Rural fibre to the premise (FTTP) broadband provider has secured an £18 million loan from the European Investment Bank as it seeks to expand its network to cover at least another 40,000 properties in the UK.
The loan is the largest ever awarded to a British company under the ‘InnovFin – EU Finance for Innovators’ scheme and will be used to fund a third of the planned expansion. The loan builds on £30 million the company raised in May last year.
Gigaclear owns and operates 56 rural fibre networks and has another 35 under construction across the UK, including Kent, Oxfordshire, Northamptonshire, Cambridgeshire, Leicestershire, Buckinghamshire, Hertfordshire, Rutland, Gloucestershire, Berkshire and Essex.
“This level of support is a ringing endorsement of Gigaclear as a business,” said Gigaclear CEO Matthew Hare. “EIB clearly has faith in our model and vision. It can see our own commitment to invest and how effectively we are already providing next generation infrastructure for the UK’s rural economy and communities.

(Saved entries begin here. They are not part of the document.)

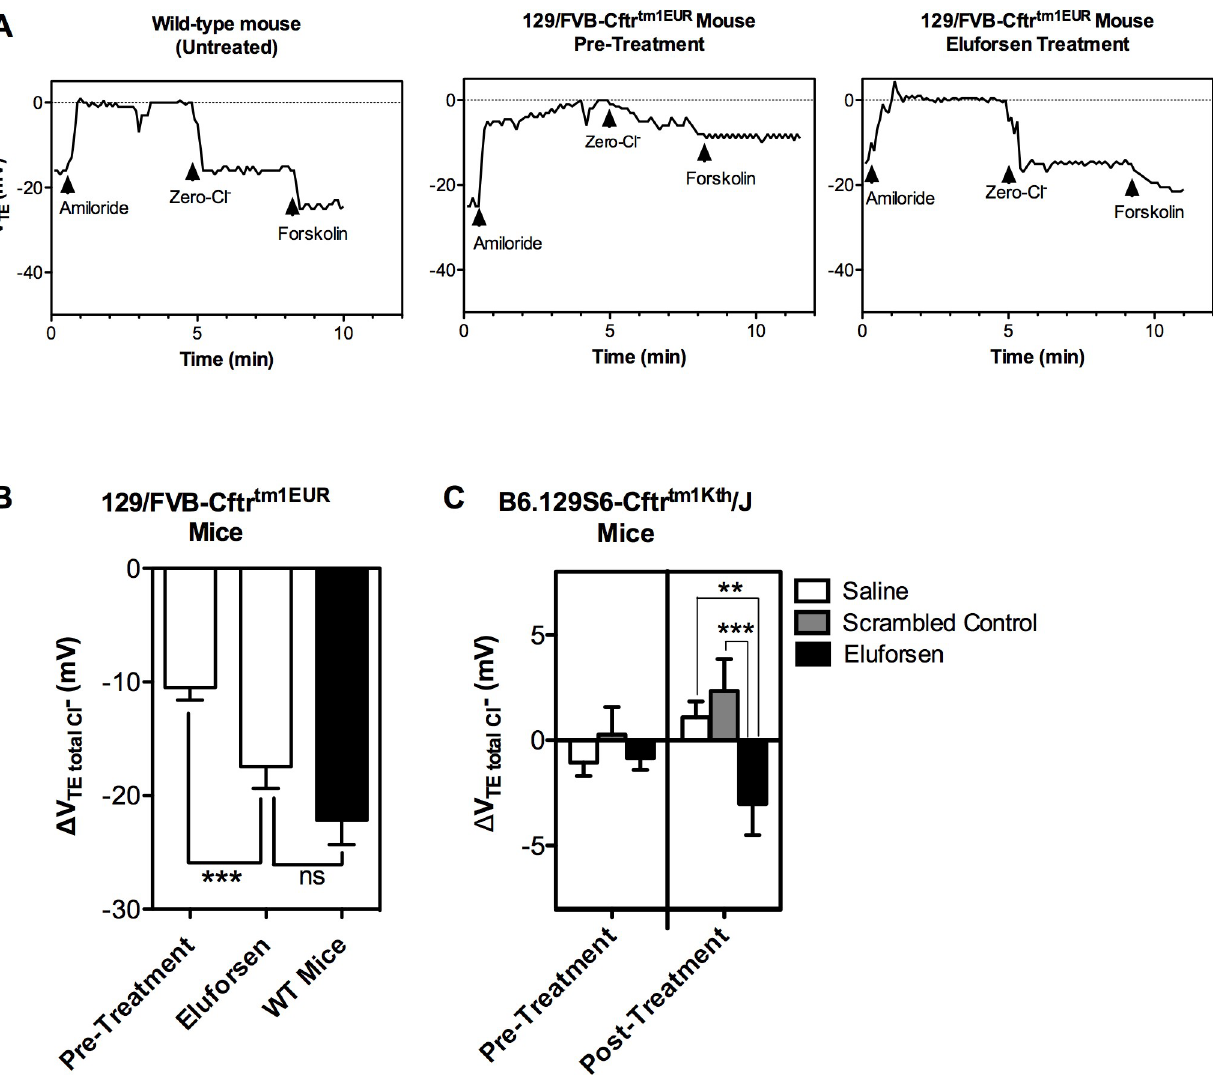
Fig 5. Eluforsen restores NPD in two different strains of F508del-CFTR mice. (A) Representative NPD traces in WT littermates, untreated 129/FVB Cftr tm1EUR mice, and eluforsen-treated 129/FVB Cftr tm1EUR mice. (B) Δ V TE total-Cl - obtained from NPD recordings in 129/FVB Cftr tm1EUR mice at pre- treatment and after six intranasal doses (EOD) of 40 μ g eluforsen (open bars; n = 18), and in untreated WT littermates (black bars; n = 6). Eluforsen significantly increases CFTR-mediated chloride permeability compared with pre-treatment levels, and to approximately 80% of WT levels. Bars show mean ± SEM. Δ V TE total-Cl - values in mice before and after eluforsen treatment were compared by paired t-test ( ��� p = 0.0001); the differences in Δ V TE total- Cl - values between eluforsen-treated and WT littermates were compared by unpaired t-test (ns: non-significant). (C) In B6.129S6-Cftr Δ V TE total-Cl � measurements at baseline were similar between treatment groups, but less negative compared with 129/FVB Cftr tm1EUR mice. At 24 hours post-treatment, eluforsen-treated mice (n = 10) had significantly improved Δ V TE total-Cl � (more negative) compared with both saline (n = 9) and the scrambled control (n = 10). Bars show mean ± SEM. The effect of eluforsen treatment on Δ V TE total-Cl � values was compared with the ANCOVA control groups using the pre-treatment NPD value ( �� p = 0.015, ��� p =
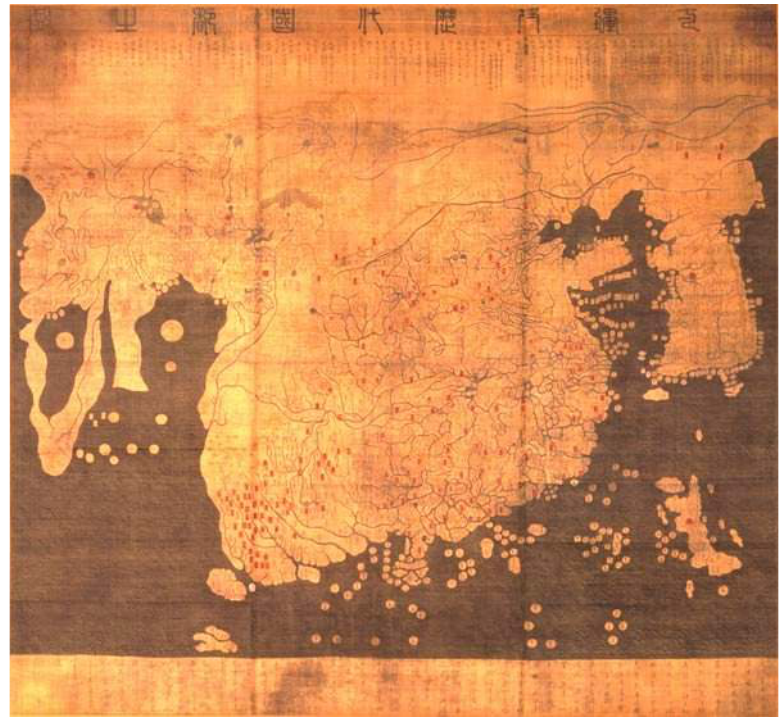
Figure 3. The Kangnido Map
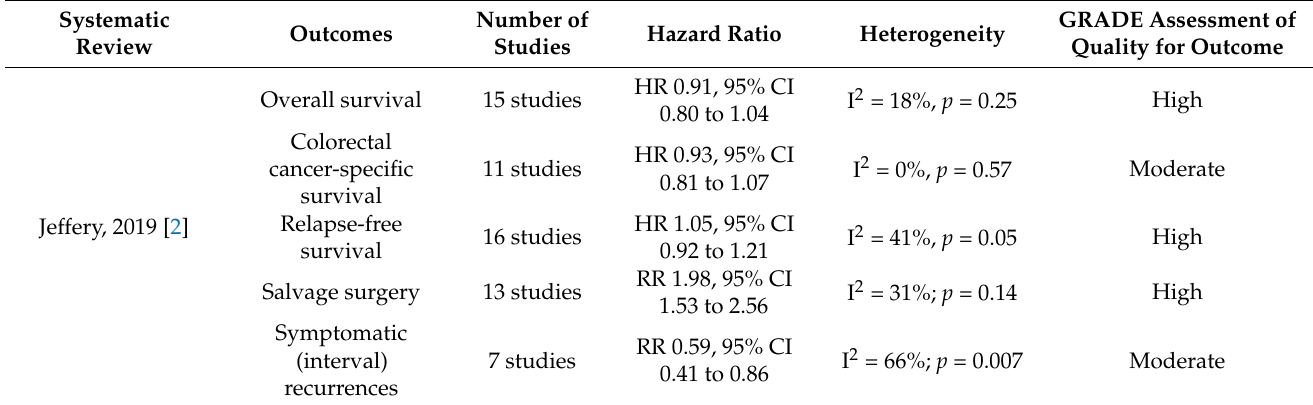
Table A1. Results of Jeffery et al. meta-analysis, high- versus low-intensity follow-up.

“We’re transforming lives and businesses, giving people access to the fastest internet speeds to be found anywhere in the world and technologically future-proofing these rural communities for years to come.
“We have estimated that 1.5 million properties in the UK could benefit from our services and we want to reach those people as quickly as possible, but we’re a capital intensive business. So this loan is a landmark moment for us and an important next step in our expansion strategy.”
Most of the UK’s fibre infrastructure is based on Fibre to the Cabinet (FTTC) technology, which uses copper for the final few metres of the connection. A number of operators, including CityFibre and Hyperoptic, offer FTTP connections, however these are mostly restricted to urban areas.
Virgin Media plans to expand its cable network to four million more properties as part of a £3 billion investment. However it is expected that the majority of locations earmarked for the rollout will either be in cities or places already served by BT.
The UK government’s Broadband Delivery UK (BDUK) programme aims to connect 95 percent of the UK population to superfast broadband by 2017, and has so far connected more than three million properties.
However BT is looking to boost speeds on its network using G.Fast technology cabaple of delivering 500Mbps and is also looking at rolling out FTTP in some areas.